Below this sentence is a listing; return exactly its lines from the one with "X74930000Y-51070000D03*" to the one with "X63330000Y-62690000D03*", both kept, and nothing more.
DATA FOR THIS EXERCISE Start Marker
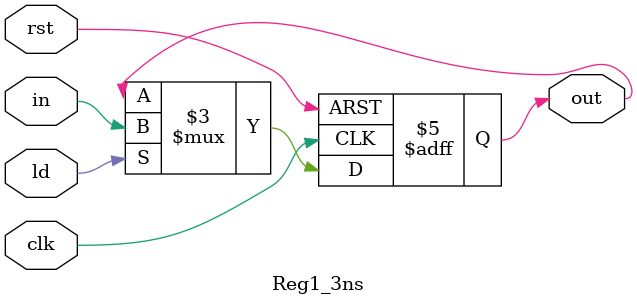
<source format=v>
`timescale 1ns/1ns
module Reg1_3ns(input clk, rst, ld, input  in, output reg out);
    always @(posedge clk, posedge rst) begin
        #3
        if(rst) out = 1'b0;
        else if(ld) out = in;
        else out = out;
    end
endmodule
</source>
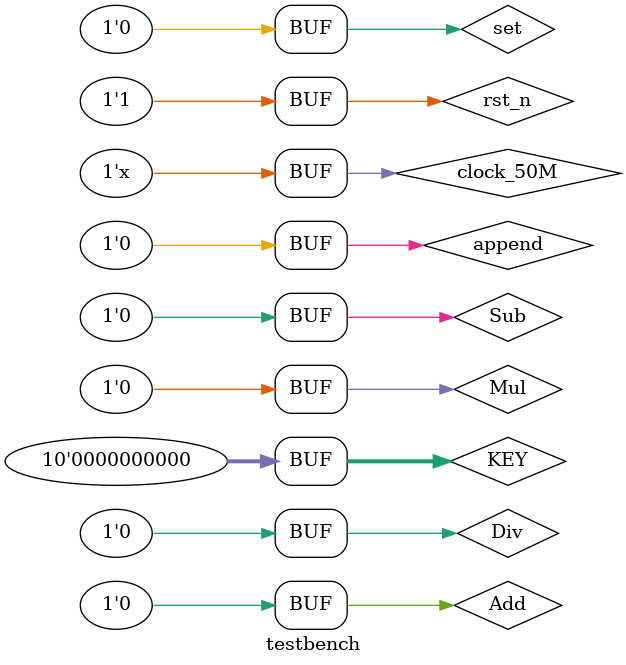
<source format=v>
`timescale 1ns/1ps
module testbench;
	reg clock_50M;
	reg rst_n;
	reg append;
	reg set;
	reg [9:0] KEY;
	reg Add;
	reg Sub;
	reg Mul;
	reg Div;
	wire lcd_rs;
	wire lcd_rw;
	wire lcd_p;
	wire lcd_n;
	wire lcd_en;
	wire [7:0] lcd_data;
	wire [4:0] led_state;
	wire [3:0] led_bits;
	wire [7:0] led_value;
	wire [3:0] led_start_bits;

	initial begin
		clock_50M=1;
		Add=0;
		Sub=0;
		Mul=0;
		Div=0;
		KEY='b0000000000;
		rst_n=1;
		#1000
		rst_n=0;
		#1000
		rst_n=1;
		#1000
		set=1;
		#1000
		set=0;
		//insert 1st Number
		#1000
		KEY=10'b0000000100;
		#1000
		append=1;
		#1000;
		append=0;
		#1000
		KEY=10'b0000001000;
		#1000
		append=1;
		#1000;
		append=0;
		#1000
		set=1;
		#1000
		set=0;
		#1000;
		KEY=10'b0000000000;
		#1000
		//insert Operator
		Add=1;
		#1000;
		set=1;
		#1000
		set=0;
		Add=0;
		//insert 2nd Number
		#1000
		KEY=10'b0000000100;
		#1000
		append=1;
		#1000;
		append=0;
		#1000
		KEY=10'b0000001000;
		#1000
		append=1;
		#1000;
		append=0;
		#1000
		set=1;
		#1000
		set=0;
		#1000
		KEY=10'b0000000000;
		//show Result
		#1000
		set=1;
		#500
		set=0;
	end 

	always #10 clock_50M=~clock_50M;

	textlcd_3 textlcd(.rst_n      (rst_n ),
					.clk        (clock_50M),
					.set		(set),
					.append		(append),
					.KEY        (KEY),
					.Add        (Add),
					.Sub        (Sub),
					.Mul        (Mul),
					.Div        (Div),
					.lcd_rs     (lcd_rs),
					.lcd_rw     (lcd_rw),
					.lcd_en     (lcd_en),
					.lcd_p      (lcd_p),
					.lcd_n      (lcd_n),
					.lcd_data   (lcd_data),
					.led_state  (led_state),
					.led_bits	(led_bits),
					.led_value	(led_value),
					.led_start_bits(led_start_bits));
endmodule
</source>
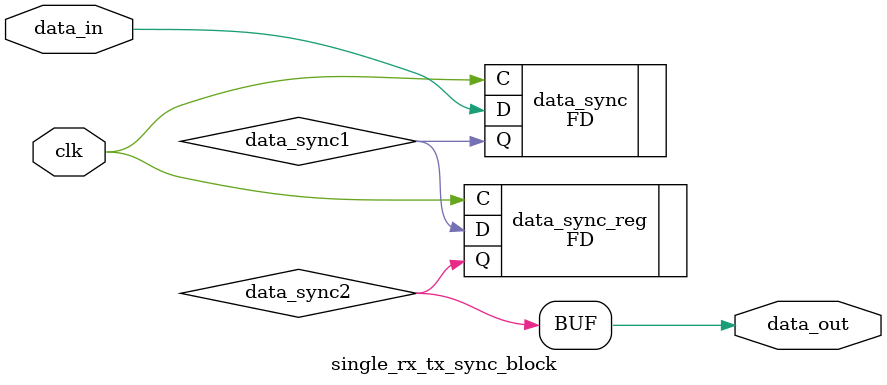
<source format=sv>




`timescale 1ps / 1ps

module single_rx_tx_sync_block #(
  parameter INITIALISE = 2'b00
)
(
  input        clk,              // clock to be sync'ed to
  input        data_in,          // Data to be 'synced'
  output       data_out          // synced data
);

  // Internal Signals
  wire data_sync1;
  wire data_sync2;


  (* shreg_extract = "no", ASYNC_REG = "TRUE" *)
  FD #(
    .INIT (INITIALISE[0])
  ) data_sync (
    .C  (clk),
    .D  (data_in),
    .Q  (data_sync1)
  );


  (* shreg_extract = "no", ASYNC_REG = "TRUE" *)
  FD #(
   .INIT (INITIALISE[1])
  ) data_sync_reg (
  .C  (clk),
  .D  (data_sync1),
  .Q  (data_sync2)
  );


  assign data_out = data_sync2;


endmodule



</source>
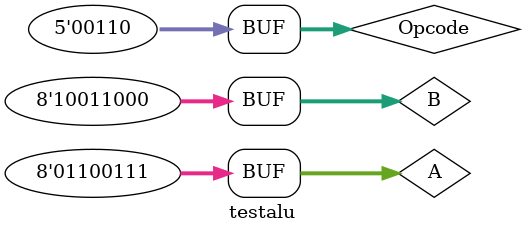
<source format=v>
`timescale 1ns / 1ps


module testalu;

	// Inputs
	reg [7:0] A;
	reg [7:0] B;
	reg [4:0] Opcode;

	// Outputs
	wire [15:0] ALU_Out;
	wire CarryOut;

	// Instantiate the Unit Under Test (UUT)
	ALU uut (
		.A(A), 
		.B(B), 
		.Opcode(Opcode), 
		.ALU_Out(ALU_Out), 
		.CarryOut(CarryOut)
	);

	initial begin
		// Initialize Inputs
		A = 8'b01100111;
		B = 8'b10011000;
		Opcode= 5'b00000;
		#100;
		Opcode= 5'b00001;
		#100;
		Opcode= 5'b00010;
		#100;
		Opcode= 5'b00011;
		#100;
		Opcode= 5'b00100;
		#100;
		Opcode= 5'b00101;
		#100;
		Opcode= 5'b00110;
		#100;
		Opcode= 5'b00111;
		#100;
		Opcode= 5'b01000;
		#100;
		Opcode= 5'b01001;
		#100;
		Opcode= 5'b01010;
		#100;
		Opcode= 5'b01011;
		#100;
		Opcode= 5'b01100;
		#100;
		Opcode= 5'b01101;
		#100;
		Opcode= 5'b01110;
		#100;
		Opcode= 5'b01111;
		#100;
		Opcode= 5'b10001;
		#100;
		Opcode= 5'b10010;
		#100;
		Opcode= 5'b10011;
		#100;
		Opcode= 5'b10100;
		#100;
		Opcode= 5'b10101;
		#100;
		Opcode= 5'b10110;
		#100;
		Opcode= 5'b10111;
		#100;
		Opcode= 5'b11000;
		#100;
		Opcode= 5'b11001;
		#100;
		Opcode= 5'b11010;
		#100;
		Opcode= 5'b11011;
		#100;
		Opcode= 5'b11100;
		#100;
		Opcode= 5'b11101;
		#100;
		Opcode= 5'b11110;
		#100;
		Opcode= 5'b11111;
		#100;
		Opcode= 5'b00110;

		// Wait 100 ns for global reset to finish
		#100;
        
		// Add stimulus here

	end
      
endmodule


</source>
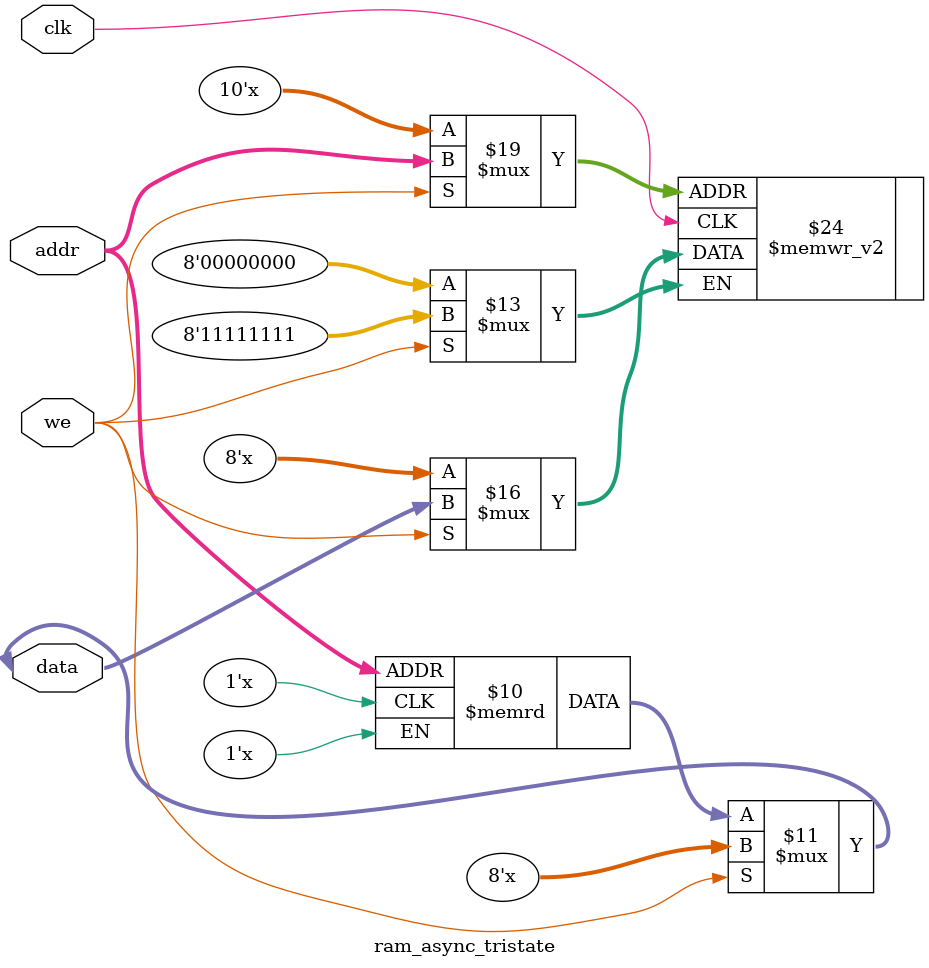
<source format=v>
`ifndef _8BIT_RAM_SYNC_V
`define _8BIT_RAM_SYNC_V

module ram_sync(clk, addr, din, dout, we);
   parameter A = 10;  // number of address bits
   parameter D = 8;   // number of data bits

   input              clk;   // clock
   input      [A-1:0] addr;  // address
   input      [D-1:0] din;   // data input
   output reg [D-1:0] dout;  // data output
   input 	      we;    // write enable

   reg [D-1:0] 	  mem [0:(1<<A)-1];  // (1<<A)xD-bit memory

   always @(posedge clk) begin
      if (we)
	mem[addr] <= din;
      dout <= mem[addr];
   end
endmodule // ram_sync


module ram_async(clk, addr, din, dout, we);
  
  parameter A = 10; // # of address bits
  parameter D = 8;  // # of data bits
  
  input  clk;		// clock
  input  [A-1:0] addr;	// address
  input  [D-1:0] din;	// data input
  output [D-1:0] dout;	// data output
  input  we;		// write enable
  
  reg [D-1:0] mem [0:(1<<A)-1]; // (1<<A)xD bit memory
  
  always @(posedge clk) begin
    if (we)		// if write enabled
      mem[addr] <= din;	// write memory from din
  end

  assign dout = mem[addr]; // read memory to dout (async)

endmodule

module ram_async_tristate(clk, addr, data, we);
  
  parameter A = 10; // # of address bits
  parameter D = 8;  // # of data bits
  
  input  clk;		// clock
  input  [A-1:0] addr;	// address
  inout  [D-1:0] data;	// data in/out
  input  we;		// write enable
  
  reg [D-1:0] mem [0:(1<<A)-1]; // (1<<A)xD bit memory
  
  always @(posedge clk) begin
    if (we)		 // if write enabled
      mem[addr] <= data; // write memory from data
  end

  assign data = !we ? mem[addr] : {D{1'bz}}; // read memory to data (async)

endmodule

`endif // _8BIT_RAM_SYNC_V

</source>
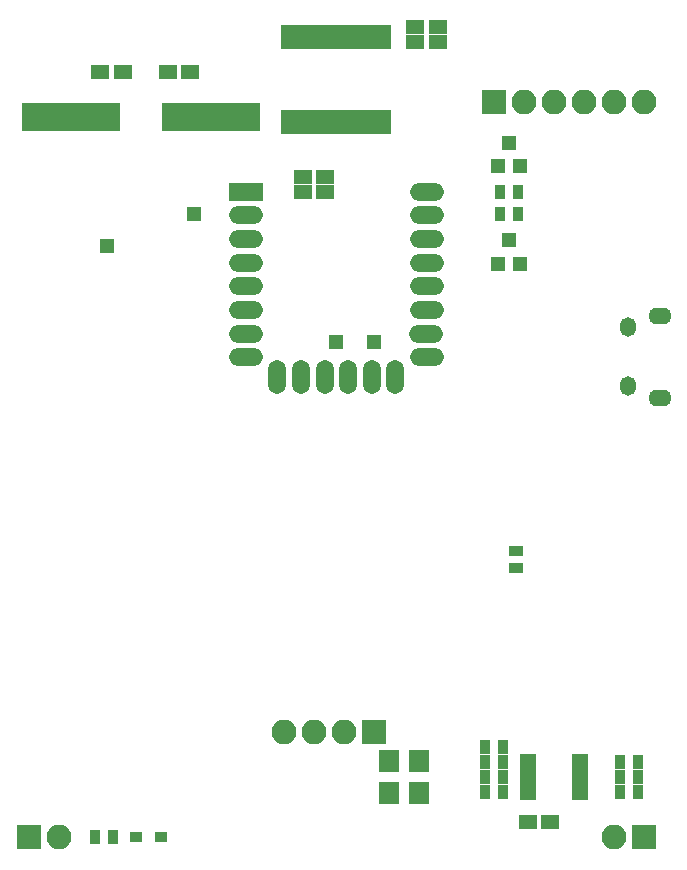
<source format=gbs>
G04 #@! TF.FileFunction,Soldermask,Bot*
%FSLAX46Y46*%
G04 Gerber Fmt 4.6, Leading zero omitted, Abs format (unit mm)*
G04 Created by KiCad (PCBNEW 4.0.6) date 01/13/18 12:32:36*
%MOMM*%
%LPD*%
G01*
G04 APERTURE LIST*
%ADD10C,0.100000*%
%ADD11R,8.275000X2.400000*%
%ADD12R,1.600000X1.150000*%
%ADD13R,1.700000X1.900000*%
%ADD14R,2.100000X2.100000*%
%ADD15O,2.100000X2.100000*%
%ADD16O,1.350000X1.650000*%
%ADD17O,1.950000X1.400000*%
%ADD18R,1.200000X1.300000*%
%ADD19R,1.300000X0.900000*%
%ADD20R,0.900000X1.300000*%
%ADD21R,1.000000X0.850000*%
%ADD22R,1.250000X1.250000*%
%ADD23R,0.850000X2.150000*%
%ADD24R,2.900000X1.500000*%
%ADD25O,2.900000X1.500000*%
%ADD26O,1.500000X2.900000*%
%ADD27R,1.400000X1.100000*%
G04 APERTURE END LIST*
D10*
D11*
X37877500Y-40640000D03*
X49752500Y-40640000D03*
D12*
X40325000Y-36830000D03*
X42225000Y-36830000D03*
X47940000Y-36830000D03*
X46040000Y-36830000D03*
X59370000Y-46990000D03*
X57470000Y-46990000D03*
X59370000Y-45720000D03*
X57470000Y-45720000D03*
X66995000Y-33020000D03*
X68895000Y-33020000D03*
X66995000Y-34290000D03*
X68895000Y-34290000D03*
X76520000Y-100330000D03*
X78420000Y-100330000D03*
D13*
X67310000Y-97870000D03*
X67310000Y-95170000D03*
X64770000Y-97870000D03*
X64770000Y-95170000D03*
D14*
X63500000Y-92710000D03*
D15*
X60960000Y-92710000D03*
X58420000Y-92710000D03*
X55880000Y-92710000D03*
D14*
X73660000Y-39370000D03*
D15*
X76200000Y-39370000D03*
X78740000Y-39370000D03*
X81280000Y-39370000D03*
X83820000Y-39370000D03*
X86360000Y-39370000D03*
D14*
X34290000Y-101600000D03*
D15*
X36830000Y-101600000D03*
D14*
X86360000Y-101600000D03*
D15*
X83820000Y-101600000D03*
D16*
X85010000Y-63460000D03*
X85010000Y-58460000D03*
D17*
X87710000Y-64460000D03*
X87710000Y-57460000D03*
D18*
X75880000Y-44815000D03*
X73980000Y-44815000D03*
X74930000Y-42815000D03*
X75880000Y-53070000D03*
X73980000Y-53070000D03*
X74930000Y-51070000D03*
D19*
X75565000Y-78855000D03*
X75565000Y-77355000D03*
D20*
X75680000Y-46990000D03*
X74180000Y-46990000D03*
X75680000Y-48895000D03*
X74180000Y-48895000D03*
X84340000Y-95250000D03*
X85840000Y-95250000D03*
X84340000Y-96520000D03*
X85840000Y-96520000D03*
X72910000Y-93980000D03*
X74410000Y-93980000D03*
X72910000Y-95250000D03*
X74410000Y-95250000D03*
X72910000Y-96520000D03*
X74410000Y-96520000D03*
X72910000Y-97790000D03*
X74410000Y-97790000D03*
X41390000Y-101600000D03*
X39890000Y-101600000D03*
X84340000Y-97790000D03*
X85840000Y-97790000D03*
D21*
X45500000Y-101600000D03*
X43400000Y-101600000D03*
D22*
X63500000Y-59690000D03*
X48260000Y-48895000D03*
X60325000Y-59690000D03*
X40894000Y-51562000D03*
D23*
X64550000Y-41065000D03*
X63900000Y-41065000D03*
X63250000Y-41065000D03*
X62600000Y-41065000D03*
X61950000Y-41065000D03*
X61300000Y-41065000D03*
X60650000Y-41065000D03*
X60000000Y-41065000D03*
X59350000Y-41065000D03*
X58700000Y-41065000D03*
X58050000Y-41065000D03*
X57400000Y-41065000D03*
X56750000Y-41065000D03*
X56100000Y-41065000D03*
X56100000Y-33865000D03*
X56750000Y-33865000D03*
X57400000Y-33865000D03*
X58050000Y-33865000D03*
X58700000Y-33865000D03*
X59350000Y-33865000D03*
X60000000Y-33865000D03*
X60650000Y-33865000D03*
X61300000Y-33865000D03*
X61950000Y-33865000D03*
X62600000Y-33865000D03*
X63250000Y-33865000D03*
X63900000Y-33865000D03*
X64550000Y-33865000D03*
D24*
X52640000Y-46990000D03*
D25*
X52640000Y-48990000D03*
X52640000Y-50990000D03*
X52640000Y-52990000D03*
X52640000Y-54990000D03*
X52640000Y-56990000D03*
X52640000Y-58990000D03*
X52640000Y-60990000D03*
X68040000Y-60990000D03*
X67940000Y-58990000D03*
X68040000Y-56990000D03*
X68040000Y-54990000D03*
X68040000Y-52990000D03*
X68040000Y-50990000D03*
X68040000Y-48990000D03*
X68040000Y-46990000D03*
D26*
X55330000Y-62690000D03*
X57330000Y-62690000D03*
X59330000Y-62690000D03*
X61330000Y-62690000D03*
X63330000Y-62690000D03*
X65330000Y-62690000D03*
D27*
X76540000Y-95093000D03*
X76540000Y-96045000D03*
X76540000Y-96995000D03*
X76540000Y-97947000D03*
X80940000Y-97947000D03*
X80940000Y-96995000D03*
X80940000Y-96045000D03*
X80940000Y-95093000D03*
M02*

</source>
DATA FOR THIS EXERCISE End Marker
• [COMPLETED TASK]
X74930000Y-51070000D03*
D19*
X75565000Y-78855000D03*
X75565000Y-77355000D03*
D20*
X75680000Y-46990000D03*
X74180000Y-46990000D03*
X75680000Y-48895000D03*
X74180000Y-48895000D03*
X84340000Y-95250000D03*
X85840000Y-95250000D03*
X84340000Y-96520000D03*
X85840000Y-96520000D03*
X72910000Y-93980000D03*
X74410000Y-93980000D03*
X72910000Y-95250000D03*
X74410000Y-95250000D03*
X72910000Y-96520000D03*
X74410000Y-96520000D03*
X72910000Y-97790000D03*
X74410000Y-97790000D03*
X41390000Y-101600000D03*
X39890000Y-101600000D03*
X84340000Y-97790000D03*
X85840000Y-97790000D03*
D21*
X45500000Y-101600000D03*
X43400000Y-101600000D03*
D22*
X63500000Y-59690000D03*
X48260000Y-48895000D03*
X60325000Y-59690000D03*
X40894000Y-51562000D03*
D23*
X64550000Y-41065000D03*
X63900000Y-41065000D03*
X63250000Y-41065000D03*
X62600000Y-41065000D03*
X61950000Y-41065000D03*
X61300000Y-41065000D03*
X60650000Y-41065000D03*
X60000000Y-41065000D03*
X59350000Y-41065000D03*
X58700000Y-41065000D03*
X58050000Y-41065000D03*
X57400000Y-41065000D03*
X56750000Y-41065000D03*
X56100000Y-41065000D03*
X56100000Y-33865000D03*
X56750000Y-33865000D03*
X57400000Y-33865000D03*
X58050000Y-33865000D03*
X58700000Y-33865000D03*
X59350000Y-33865000D03*
X60000000Y-33865000D03*
X60650000Y-33865000D03*
X61300000Y-33865000D03*
X61950000Y-33865000D03*
X62600000Y-33865000D03*
X63250000Y-33865000D03*
X63900000Y-33865000D03*
X64550000Y-33865000D03*
D24*
X52640000Y-46990000D03*
D25*
X52640000Y-48990000D03*
X52640000Y-50990000D03*
X52640000Y-52990000D03*
X52640000Y-54990000D03*
X52640000Y-56990000D03*
X52640000Y-58990000D03*
X52640000Y-60990000D03*
X68040000Y-60990000D03*
X67940000Y-58990000D03*
X68040000Y-56990000D03*
X68040000Y-54990000D03*
X68040000Y-52990000D03*
X68040000Y-50990000D03*
X68040000Y-48990000D03*
X68040000Y-46990000D03*
D26*
X55330000Y-62690000D03*
X57330000Y-62690000D03*
X59330000Y-62690000D03*
X61330000Y-62690000D03*
X63330000Y-62690000D03*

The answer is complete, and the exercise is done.